How to complete this task:
Lines before the one containing "Mas se passarmos" are left out; copy that line and every later line through the end of the data exactly.

Data provided:
◇ ◇ ◇

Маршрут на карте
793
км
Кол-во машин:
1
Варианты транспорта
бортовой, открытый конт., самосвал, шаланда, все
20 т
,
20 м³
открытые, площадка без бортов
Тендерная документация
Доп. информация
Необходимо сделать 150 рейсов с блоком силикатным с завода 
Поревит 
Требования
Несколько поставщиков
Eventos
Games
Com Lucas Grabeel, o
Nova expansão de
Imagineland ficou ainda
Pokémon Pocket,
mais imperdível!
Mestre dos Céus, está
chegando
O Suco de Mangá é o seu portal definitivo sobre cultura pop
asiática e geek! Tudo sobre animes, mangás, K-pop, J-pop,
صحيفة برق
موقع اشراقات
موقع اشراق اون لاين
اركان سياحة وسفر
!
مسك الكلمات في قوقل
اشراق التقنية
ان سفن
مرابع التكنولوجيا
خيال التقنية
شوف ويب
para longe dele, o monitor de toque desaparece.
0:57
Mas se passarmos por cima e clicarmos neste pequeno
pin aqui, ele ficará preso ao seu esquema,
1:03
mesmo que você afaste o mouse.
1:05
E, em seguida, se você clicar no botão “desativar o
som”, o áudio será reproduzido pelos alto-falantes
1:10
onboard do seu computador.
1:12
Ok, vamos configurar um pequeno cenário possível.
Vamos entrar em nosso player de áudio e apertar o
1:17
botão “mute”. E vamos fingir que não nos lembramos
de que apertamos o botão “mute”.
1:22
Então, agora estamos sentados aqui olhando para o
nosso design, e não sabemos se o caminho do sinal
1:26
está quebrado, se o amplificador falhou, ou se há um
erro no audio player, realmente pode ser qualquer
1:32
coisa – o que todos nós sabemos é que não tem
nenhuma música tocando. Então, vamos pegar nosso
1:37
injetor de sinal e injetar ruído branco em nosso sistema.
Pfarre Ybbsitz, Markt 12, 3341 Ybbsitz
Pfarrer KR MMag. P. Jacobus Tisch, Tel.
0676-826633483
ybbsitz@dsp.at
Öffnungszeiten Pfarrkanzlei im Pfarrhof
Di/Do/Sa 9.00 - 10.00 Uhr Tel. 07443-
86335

◇ ◇ ◇

Reply:
Mas se passarmos por cima e clicarmos neste pequeno
pin aqui, ele ficará preso ao seu esquema,
1:03
mesmo que você afaste o mouse.
1:05
E, em seguida, se você clicar no botão “desativar o
som”, o áudio será reproduzido pelos alto-falantes
1:10
onboard do seu computador.
1:12
Ok, vamos configurar um pequeno cenário possível.
Vamos entrar em nosso player de áudio e apertar o
1:17
botão “mute”. E vamos fingir que não nos lembramos
de que apertamos o botão “mute”.
1:22
Então, agora estamos sentados aqui olhando para o
nosso design, e não sabemos se o caminho do sinal
1:26
está quebrado, se o amplificador falhou, ou se há um
erro no audio player, realmente pode ser qualquer
1:32
coisa – o que todos nós sabemos é que não tem
nenhuma música tocando. Então, vamos pegar nosso
1:37
injetor de sinal e injetar ruído branco em nosso sistema.
Pfarre Ybbsitz, Markt 12, 3341 Ybbsitz
Pfarrer KR MMag. P. Jacobus Tisch, Tel.
0676-826633483
ybbsitz@dsp.at
Öffnungszeiten Pfarrkanzlei im Pfarrhof
Di/Do/Sa 9.00 - 10.00 Uhr Tel. 07443-
86335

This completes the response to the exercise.